Kassensystem für Restaurants: Der Praxis-Guide 2026
Worauf es bei einem Restaurant-Kassensystem wirklich ankommt: TSE-Pflicht, Tischverwaltung, Küchenanbindung, Lager — und die Frage Cloud oder lokal.
Das Kassensystem ist das operative Herz eines Restaurants: Jede Bestellung, jede Rechnung, jede Inventur läuft darüber. Trotzdem wird die Entscheidung oft nebenbei getroffen. Dieser Guide zeigt, worauf es 2026 wirklich ankommt.
Die Pflicht: Rechtskonformität zuerst
In Deutschland führt kein Weg an der technischen Sicherheitseinrichtung (TSE) vorbei. Jedes Kassensystem muss Umsätze manipulationssicher aufzeichnen und exportierbar machen (DSFinV-K für die Betriebsprüfung). Prüfe vor allem bei günstigen Auslandsanbietern, ob deutsche Anforderungen wirklich abgedeckt sind.
Die Kernfunktionen für die Gastronomie
Tisch- und Bestellverwaltung
- Tischplan mit Status (frei, besetzt, Rechnung offen)
- Bestellungen splitten, zusammenlegen, umbuchen
- Gänge-Steuerung für die Küche
Küchen- und Theken-Anbindung
Bons oder Küchendisplays (KDS) direkt aus der Bestellung — ohne Zuruf, ohne Zettelwirtschaft. Das reduziert Fehler spürbar, gerade in Stoßzeiten.
Lager und Wareneinsatz
Ein gutes System bucht Zutaten beim Verkauf automatisch ab. So siehst du Wareneinsatzquoten pro Gericht und erkennst Schwund, bevor er teuer wird.
Personal und Abrechnung
Mitarbeiter-Logins, Rechteverwaltung, Trinkgeld-Abrechnung, Tages- und Schichtabschlüsse auf Knopfdruck.
Cloud oder lokal?
- Cloud-Systeme: Zugriff von überall, automatische Updates, meist monatliches Abo. Wichtig: Offline-Modus für Internetausfälle prüfen!

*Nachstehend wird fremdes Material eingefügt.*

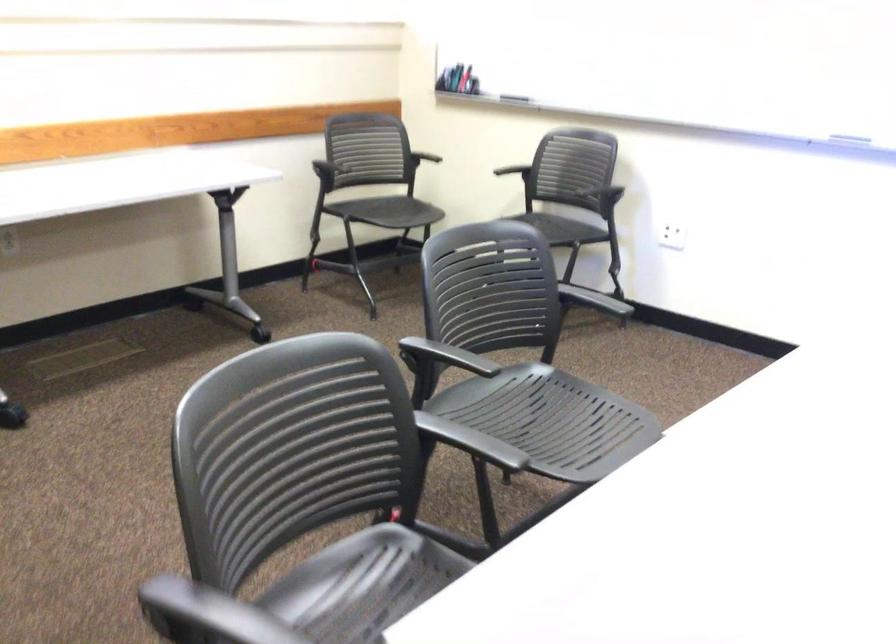
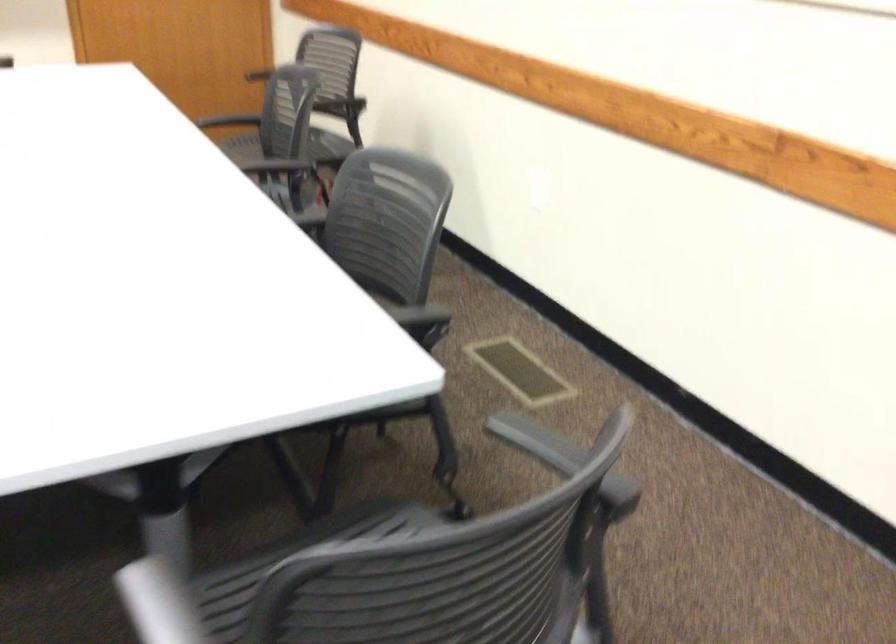
Locate, in the second image, the point that corresponds to point (392, 361) in the first image.

(293, 560)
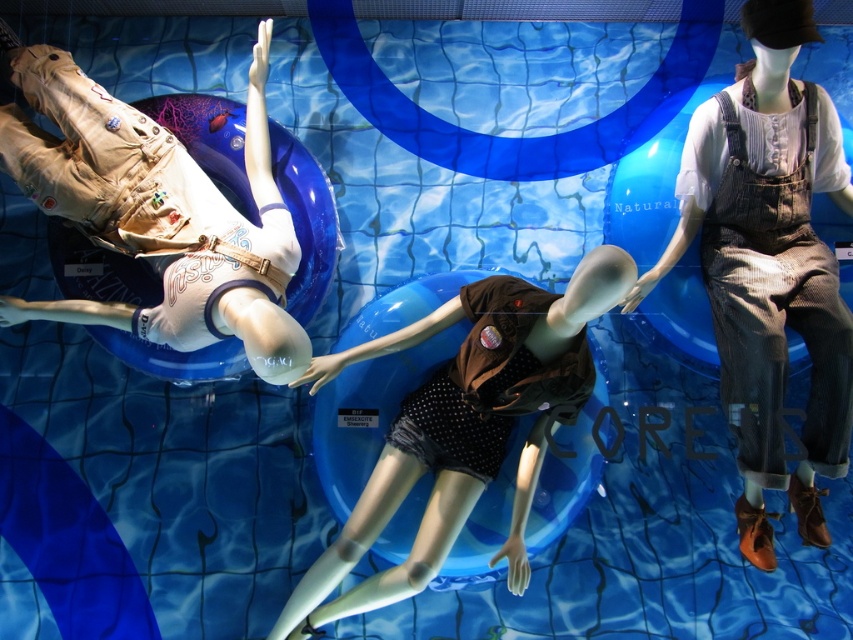
What do you see at coordinates (769, 266) in the screenshot? I see `denim overalls at right` at bounding box center [769, 266].

Does denim overalls at right appear under brown dotted fabric at center?

Incorrect, denim overalls at right is not positioned below brown dotted fabric at center.

Is point (772, 548) farther from camera compared to point (318, 592)?

Yes, it is behind point (318, 592).

At what (x,y) coordinates should I click in order to perform the action: click on denim overalls at right. Please return your answer as a coordinate pair (x, y). Image resolution: width=853 pixels, height=640 pixels. Looking at the image, I should click on (769, 266).

I want to click on denim overalls at right, so click(769, 266).

Between denim overalls at right and brown corduroy overalls at right, which one has less height?

Standing shorter between the two is brown corduroy overalls at right.

Who is more forward, (833, 470) or (732, 221)?

Point (833, 470) is more forward.

Locate an element on the screen. The height and width of the screenshot is (640, 853). denim overalls at right is located at coordinates 769,266.

Between matte khaki pants at left and brown dotted fabric at center, which one is positioned lower?

brown dotted fabric at center

Is matte khaki pants at left taller than brown dotted fabric at center?

In fact, matte khaki pants at left may be shorter than brown dotted fabric at center.

Who is more distant from viewer, (41, 92) or (399, 333)?

Point (399, 333)

Locate an element on the screen. The height and width of the screenshot is (640, 853). matte khaki pants at left is located at coordinates (157, 214).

- Lokale Systeme: laufen autark, dafür aufwendigere Wartung und Updates
Für die meisten Restaurants ist 2026 ein Cloud-System mit robustem Offline-Modus die praktischste Wahl.
Was kostet ein Restaurant-Kassensystem?
- Software: meist 30–150 € pro Monat und Terminal
- Hardware (Terminal, Bondrucker, Kartenleser): einmalig etwa 500–2.000 €
- Einrichtung und Schulung: je nach Umfang 0–1.500 €
Vorsicht bei „kostenlosen" Systemen: Die Kosten stecken dann oft in erhöhten Zahlungsgebühren.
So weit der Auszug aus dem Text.